The former head of Libyan intelligence Abdullah Senussi in Tripoli. (Agence France-Presse /…)

Libya must hand over its former intelligence chief under ousted strongman Moammar Kadafi, the International Criminal Court has ordered. The push to surrender Abdullah Senussi  is the latest turn in the tug-of-war over where Kadafi insiders will stand trial for crimes against humanity.

Libya wants its own courts to try Senussi and Seif Islam Kadafi, son of the slain leader, arguing that bringing the two to justice would be a historic step for the country. The Hague tribunal is supposed to be a court of last resort, only handling cases that countries are unwilling or unable to handle themselves.

Attorneys defending Senussi argue he cannot get a fair trial in Libya, where he has been held for months without access to an attorney or his family after Mauritania passed him into Libyan hands.

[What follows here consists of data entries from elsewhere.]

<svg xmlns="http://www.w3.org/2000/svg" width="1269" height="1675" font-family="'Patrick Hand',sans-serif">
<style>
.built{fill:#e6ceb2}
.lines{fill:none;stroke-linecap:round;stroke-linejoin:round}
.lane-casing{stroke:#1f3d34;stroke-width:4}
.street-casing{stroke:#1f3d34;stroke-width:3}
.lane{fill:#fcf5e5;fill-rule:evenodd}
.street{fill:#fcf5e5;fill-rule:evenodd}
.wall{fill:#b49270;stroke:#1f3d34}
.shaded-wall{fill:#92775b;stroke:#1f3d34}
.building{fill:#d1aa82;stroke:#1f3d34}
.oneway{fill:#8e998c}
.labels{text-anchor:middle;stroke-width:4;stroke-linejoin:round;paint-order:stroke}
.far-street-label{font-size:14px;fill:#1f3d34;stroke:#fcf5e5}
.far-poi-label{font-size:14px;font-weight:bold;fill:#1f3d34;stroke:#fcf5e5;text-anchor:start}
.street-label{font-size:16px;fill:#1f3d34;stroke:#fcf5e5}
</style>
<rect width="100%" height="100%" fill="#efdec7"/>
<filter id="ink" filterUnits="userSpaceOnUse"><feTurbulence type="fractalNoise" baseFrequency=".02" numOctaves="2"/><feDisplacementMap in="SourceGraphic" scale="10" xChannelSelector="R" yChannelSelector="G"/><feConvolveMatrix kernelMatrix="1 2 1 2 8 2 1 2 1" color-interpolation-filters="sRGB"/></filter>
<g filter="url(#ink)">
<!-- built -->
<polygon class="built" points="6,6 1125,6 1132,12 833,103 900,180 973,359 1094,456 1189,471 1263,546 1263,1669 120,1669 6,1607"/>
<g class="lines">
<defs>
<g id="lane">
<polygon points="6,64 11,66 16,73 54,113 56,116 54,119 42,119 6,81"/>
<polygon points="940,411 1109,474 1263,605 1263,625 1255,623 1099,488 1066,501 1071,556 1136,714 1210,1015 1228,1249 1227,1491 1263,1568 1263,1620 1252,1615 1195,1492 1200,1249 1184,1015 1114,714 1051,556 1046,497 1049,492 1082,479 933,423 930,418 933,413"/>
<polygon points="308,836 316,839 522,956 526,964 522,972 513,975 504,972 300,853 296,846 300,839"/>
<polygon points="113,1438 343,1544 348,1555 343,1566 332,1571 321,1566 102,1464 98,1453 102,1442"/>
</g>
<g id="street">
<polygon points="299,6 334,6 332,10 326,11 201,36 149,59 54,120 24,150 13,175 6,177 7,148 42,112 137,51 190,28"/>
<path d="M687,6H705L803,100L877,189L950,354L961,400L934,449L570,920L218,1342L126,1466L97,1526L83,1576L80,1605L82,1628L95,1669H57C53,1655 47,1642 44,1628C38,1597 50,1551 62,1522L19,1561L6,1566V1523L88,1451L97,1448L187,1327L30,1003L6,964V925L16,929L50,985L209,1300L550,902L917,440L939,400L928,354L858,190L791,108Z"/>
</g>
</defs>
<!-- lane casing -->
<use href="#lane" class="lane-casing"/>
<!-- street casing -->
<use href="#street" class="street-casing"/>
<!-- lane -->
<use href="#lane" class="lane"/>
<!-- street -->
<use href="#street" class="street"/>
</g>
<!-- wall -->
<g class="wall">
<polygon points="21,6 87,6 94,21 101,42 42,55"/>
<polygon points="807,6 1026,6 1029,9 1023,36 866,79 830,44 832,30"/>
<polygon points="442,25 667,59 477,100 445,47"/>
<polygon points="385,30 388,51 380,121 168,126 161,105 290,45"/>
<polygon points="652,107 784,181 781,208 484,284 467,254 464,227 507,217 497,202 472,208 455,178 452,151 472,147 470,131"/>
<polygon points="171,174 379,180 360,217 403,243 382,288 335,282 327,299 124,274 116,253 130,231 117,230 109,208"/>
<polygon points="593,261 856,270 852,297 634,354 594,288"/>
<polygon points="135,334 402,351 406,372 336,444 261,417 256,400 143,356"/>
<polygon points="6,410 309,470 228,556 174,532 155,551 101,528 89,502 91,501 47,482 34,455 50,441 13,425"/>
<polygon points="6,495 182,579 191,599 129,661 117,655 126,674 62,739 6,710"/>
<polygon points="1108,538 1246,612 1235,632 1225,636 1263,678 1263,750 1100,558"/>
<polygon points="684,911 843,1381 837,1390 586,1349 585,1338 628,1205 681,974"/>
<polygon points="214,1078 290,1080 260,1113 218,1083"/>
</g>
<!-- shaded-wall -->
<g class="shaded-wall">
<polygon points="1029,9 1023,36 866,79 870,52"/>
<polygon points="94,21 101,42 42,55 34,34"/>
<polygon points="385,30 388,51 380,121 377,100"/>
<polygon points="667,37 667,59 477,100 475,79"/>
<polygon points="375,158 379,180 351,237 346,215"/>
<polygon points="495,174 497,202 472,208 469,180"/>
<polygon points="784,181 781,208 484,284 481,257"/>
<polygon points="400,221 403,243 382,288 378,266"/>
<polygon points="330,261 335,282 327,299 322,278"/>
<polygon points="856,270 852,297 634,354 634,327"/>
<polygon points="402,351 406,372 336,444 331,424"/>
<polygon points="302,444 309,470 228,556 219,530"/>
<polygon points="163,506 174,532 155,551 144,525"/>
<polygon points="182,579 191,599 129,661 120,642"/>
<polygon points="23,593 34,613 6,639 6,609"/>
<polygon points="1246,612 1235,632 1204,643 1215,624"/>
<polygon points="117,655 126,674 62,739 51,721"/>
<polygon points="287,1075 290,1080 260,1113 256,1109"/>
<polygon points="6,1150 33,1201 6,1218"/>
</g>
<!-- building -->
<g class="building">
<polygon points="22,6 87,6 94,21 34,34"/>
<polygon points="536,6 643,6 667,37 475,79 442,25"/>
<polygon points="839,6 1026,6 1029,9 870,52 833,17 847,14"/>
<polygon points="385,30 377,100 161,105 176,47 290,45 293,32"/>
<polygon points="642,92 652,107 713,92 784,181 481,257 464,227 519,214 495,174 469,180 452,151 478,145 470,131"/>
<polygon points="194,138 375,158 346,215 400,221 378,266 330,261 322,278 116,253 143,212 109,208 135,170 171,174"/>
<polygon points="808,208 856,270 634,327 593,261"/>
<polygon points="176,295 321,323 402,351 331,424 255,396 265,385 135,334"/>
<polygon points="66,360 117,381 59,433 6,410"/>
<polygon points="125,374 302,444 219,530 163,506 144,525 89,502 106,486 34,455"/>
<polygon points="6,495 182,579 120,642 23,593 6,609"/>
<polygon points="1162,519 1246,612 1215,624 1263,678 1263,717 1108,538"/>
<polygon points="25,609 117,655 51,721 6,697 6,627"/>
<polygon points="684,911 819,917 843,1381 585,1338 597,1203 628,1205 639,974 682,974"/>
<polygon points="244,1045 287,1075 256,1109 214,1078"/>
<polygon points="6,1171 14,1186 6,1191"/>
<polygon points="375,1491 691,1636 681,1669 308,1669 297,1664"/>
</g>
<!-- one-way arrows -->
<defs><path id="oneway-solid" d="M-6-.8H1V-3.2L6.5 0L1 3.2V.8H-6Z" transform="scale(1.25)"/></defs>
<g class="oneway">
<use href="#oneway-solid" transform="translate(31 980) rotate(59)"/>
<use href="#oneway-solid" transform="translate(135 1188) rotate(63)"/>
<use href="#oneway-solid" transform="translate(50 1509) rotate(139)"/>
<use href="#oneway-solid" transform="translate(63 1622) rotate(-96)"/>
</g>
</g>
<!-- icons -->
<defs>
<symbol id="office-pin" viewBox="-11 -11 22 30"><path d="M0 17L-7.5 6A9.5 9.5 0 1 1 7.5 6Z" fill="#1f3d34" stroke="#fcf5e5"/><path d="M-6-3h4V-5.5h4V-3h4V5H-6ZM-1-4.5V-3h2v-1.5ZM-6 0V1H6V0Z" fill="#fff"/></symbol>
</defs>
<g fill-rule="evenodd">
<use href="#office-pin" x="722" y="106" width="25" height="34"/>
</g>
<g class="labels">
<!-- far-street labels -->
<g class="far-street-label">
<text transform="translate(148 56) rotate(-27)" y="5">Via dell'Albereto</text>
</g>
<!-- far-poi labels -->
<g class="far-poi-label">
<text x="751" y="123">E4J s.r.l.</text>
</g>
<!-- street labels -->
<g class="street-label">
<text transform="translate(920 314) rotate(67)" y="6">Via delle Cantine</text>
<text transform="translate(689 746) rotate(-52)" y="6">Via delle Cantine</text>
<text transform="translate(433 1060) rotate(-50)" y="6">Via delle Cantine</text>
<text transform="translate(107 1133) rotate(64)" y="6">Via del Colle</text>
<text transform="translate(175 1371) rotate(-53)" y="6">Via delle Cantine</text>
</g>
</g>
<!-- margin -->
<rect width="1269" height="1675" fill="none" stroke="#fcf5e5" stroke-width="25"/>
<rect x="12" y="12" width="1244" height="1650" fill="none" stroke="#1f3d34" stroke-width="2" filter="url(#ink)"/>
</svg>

The court “has ordered an immediate halt to Libya’s unseemly rush to drag [Senussi] to the gallows,” attorney Ben Emmerson said in a statement Thursday. He concluded, “It is time … for the rule of law to replace the rule of the mob that has been baying for blood in Tripoli.”

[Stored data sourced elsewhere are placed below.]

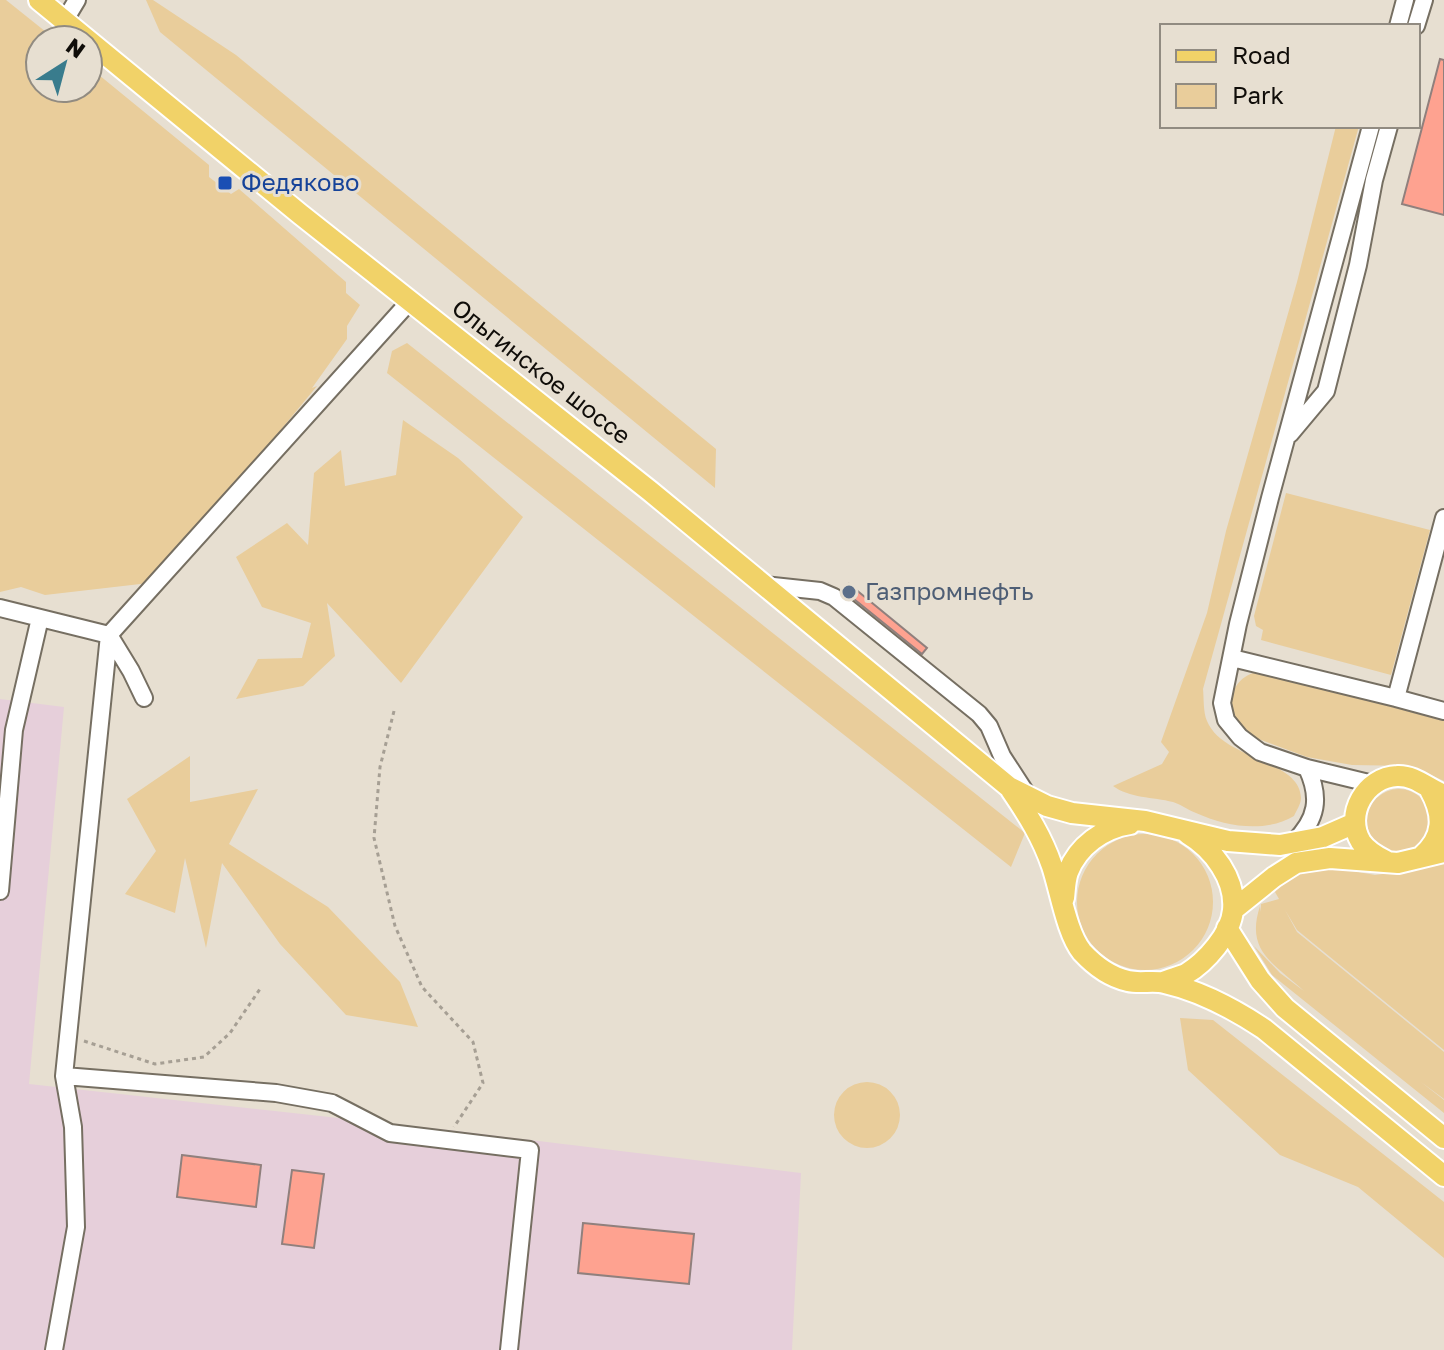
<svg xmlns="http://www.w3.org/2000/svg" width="1444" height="1350" font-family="'Golos Text',sans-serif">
  <rect width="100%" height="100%" fill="#e7dfd1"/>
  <path fill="#e6cfda" d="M0,699L64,707L29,1084L448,1130L801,1173L792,1350H0Z"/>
  <path fill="#e9cd9b" d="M0,0H6L56,40H40V88H88V66L209,165V177L231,194L239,189L346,282V293L360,305L347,326V339L312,388L317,386L202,525V520L149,583L45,595L21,587L0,592Z
    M146,0H153L236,55L716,449L715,488L160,32Z
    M1336,126H1359L1203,689C1204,698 1203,712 1207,721C1223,760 1300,759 1301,798C1301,804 1296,811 1294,816C1265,833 1227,827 1196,813C1188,810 1182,805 1173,802C1153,797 1129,798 1113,786L1162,764L1169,752L1161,742L1207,613L1226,531L1297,282Z
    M407,343L1025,833L1011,867L387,373L392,351Z
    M403,420L458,458L523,517L401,683L327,603L335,656L303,686L236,699L258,659L302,658L311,623L262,607L236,557L287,523L308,545L314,473L341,450L345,486L396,475Z
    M1286,493L1430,530L1391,675L1261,640L1263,630L1256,626L1254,616Z
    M1261,671L1444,721V781L1411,766L1352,765L1307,757L1248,735L1231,714C1229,691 1238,675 1261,671Z
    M190,756V802L258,789L229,844L328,907L400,982L418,1027L346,1015L280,944L222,863L206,948L185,858L175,913L125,894L156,851L127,799Z
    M1367 821a32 32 0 1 1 64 0a32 32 0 1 1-64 0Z
    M1077 902a68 68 0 1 1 136 0a68 68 0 1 1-136 0Z
    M1444,859V1050L1297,930L1285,910L1297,932L1444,1052V1099L1421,1082L1444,1100V1113L1272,975L1254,946L1280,973L1304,991C1274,963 1245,952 1260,906L1261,912V904L1279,899L1275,892L1285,875L1325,866L1375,875L1405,871Z
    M1180,1018L1213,1020L1444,1202V1258L1358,1187L1280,1155L1188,1070Z
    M834 1115a33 33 0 1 1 66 0a33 33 0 1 1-66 0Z"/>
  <path fill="#fea290" stroke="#90807d" stroke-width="2" d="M1440,59L1444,60V215L1402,204Z
    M849,584L927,648L922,654L844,591Z
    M182,1155L261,1165L256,1207L177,1197Z
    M292,1170L324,1174L314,1248L282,1244Z
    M583,1223L694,1234L689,1284L578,1273Z"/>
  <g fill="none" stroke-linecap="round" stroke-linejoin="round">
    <g stroke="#766f62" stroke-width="20">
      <path id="minor" d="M65,20L77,0
        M1398,26L1405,0
        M1416,26L1424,0
        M1371,126L1270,498L1238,624L1222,703L1226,720L1240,737L1260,752L1307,768L1373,784
        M1290,434L1326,391L1358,265L1374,180L1389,126
        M764,585L820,591L834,597L979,714L989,726L1002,756L1028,796
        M0,608L109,635L131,671L144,698
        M1232,658L1396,698L1444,518
        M1396,698L1444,711
        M1294,842C1317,819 1321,798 1307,768
        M0,891L14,730L40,618
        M64,1076L276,1093L332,1103L390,1133L530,1150L509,1350
        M54,1350L76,1227L73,1127L64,1076L109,635L410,301"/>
    </g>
    <g stroke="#fff" stroke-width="24">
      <path id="major" d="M39,0L300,214L650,491L1009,787L1047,806L1072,813L1145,821L1228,841L1280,845L1323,837L1355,823
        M1011,790C1028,815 1042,837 1052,866C1060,890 1067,934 1082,952C1094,965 1110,977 1128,981C1140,984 1153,980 1165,983C1200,991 1234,1009 1264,1029L1444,1176
        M1422,856C1444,837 1444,815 1430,790
        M1386,861C1376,856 1367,851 1361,842C1344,814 1366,777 1397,776C1415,775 1428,789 1444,795
        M1064,898C1065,890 1065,880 1068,872C1078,846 1103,828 1130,824
        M1233,910L1274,877L1296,863L1330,858L1398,863L1444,852
        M1227,928L1260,980L1285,1008L1444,1138
        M1163,982C1170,979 1179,977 1186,974C1206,962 1231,934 1233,910C1236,879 1213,849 1188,834"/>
    </g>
    <path stroke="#a69f94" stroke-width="3" stroke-dasharray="4 4" stroke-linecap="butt" d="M394,711L380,767L374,838L395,926L422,987L473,1042L483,1083L454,1127
      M84,1041L155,1064L204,1057L230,1033L260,989"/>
    <use href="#minor" stroke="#fff" stroke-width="16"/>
    <use href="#major" stroke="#f1d268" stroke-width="20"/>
  </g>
  <rect fill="#1a4fb4" stroke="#e7dfd1" stroke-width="3" x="217" y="175" width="16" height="16" rx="4"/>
  <circle fill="#5c6f8a" stroke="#e7dfd1" stroke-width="3" cx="849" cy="592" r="8"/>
  <g text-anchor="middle" stroke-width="6" stroke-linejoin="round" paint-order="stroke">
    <g font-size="24" fill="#164399" stroke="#e7dfd1" text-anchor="start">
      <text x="241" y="191">Федяково</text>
    </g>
    <g font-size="24" fill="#100d09" stroke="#e7dfd1">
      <text transform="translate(541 372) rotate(38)" y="8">Ольгинское шоссе</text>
    </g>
    <g font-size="24" fill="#4e5e75" stroke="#e7dfd1" text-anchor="start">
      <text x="865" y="600">Газпромнефть</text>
    </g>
  </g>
  <rect x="1160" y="24" width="260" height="104" fill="#e7dfd1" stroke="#918b81" stroke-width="2"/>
  <rect x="1176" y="50" width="40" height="12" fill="#f1d268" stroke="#918b81" stroke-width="2"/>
  <text x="1232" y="64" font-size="24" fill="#100d09">Road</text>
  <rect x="1176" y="84" width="40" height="24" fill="#e9cd9b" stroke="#918b81" stroke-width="2"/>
  <text x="1232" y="104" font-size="24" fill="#100d09">Park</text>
  <g transform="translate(64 64) rotate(36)"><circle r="38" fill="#e7dfd1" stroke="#918b81" stroke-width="2"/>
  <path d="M0-6L14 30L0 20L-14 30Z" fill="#397c8d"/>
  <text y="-12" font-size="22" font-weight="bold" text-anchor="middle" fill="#100d09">N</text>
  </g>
</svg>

The Libyan government said in a court document last week that it “does not seek to prevent a secure and privileged visit” to Senussi by his lawyer and contested claims that Libyan courts were not fair.

After months of debate, ICC judges ordered Wednesday that Senussi be surrendered. The judges also insisted that Libyan authorities arrange an attorney visit for Senussi.

Senussi faces charges at the international court as an “indirect perpetrator” of murder and persecution during the beginning of the uprising that toppled Kadafi.

Libyans believe the former intelligence chief was also behind the massacre of roughly 1,200 inmates after a Tripoli prison uprising in 1996. Senussi was also convicted in absentia in France for an airplane bombing over Niger, and has been suspected of links to the 1988 Lockerbie bombing.

Senussi and his attorneys are not alone in raising concerns about the Libyan justice system: Thousands of people have been detained for more than a year without charges or access to attorneys, many held illegally by armed groups, Human Rights Watch said in a report released last week. Killings of Kadafi loyalists have gone unpunished.

The government has no illusions about the challenges “to turn Libya into a country with the rule of law and respect for human rights,” Libyan justice minister Salah Marghani wrote Wednesday, stating that his ministry was investigating abuses and bringing all places of detention under police control. “We firmly believe that this is achievable.”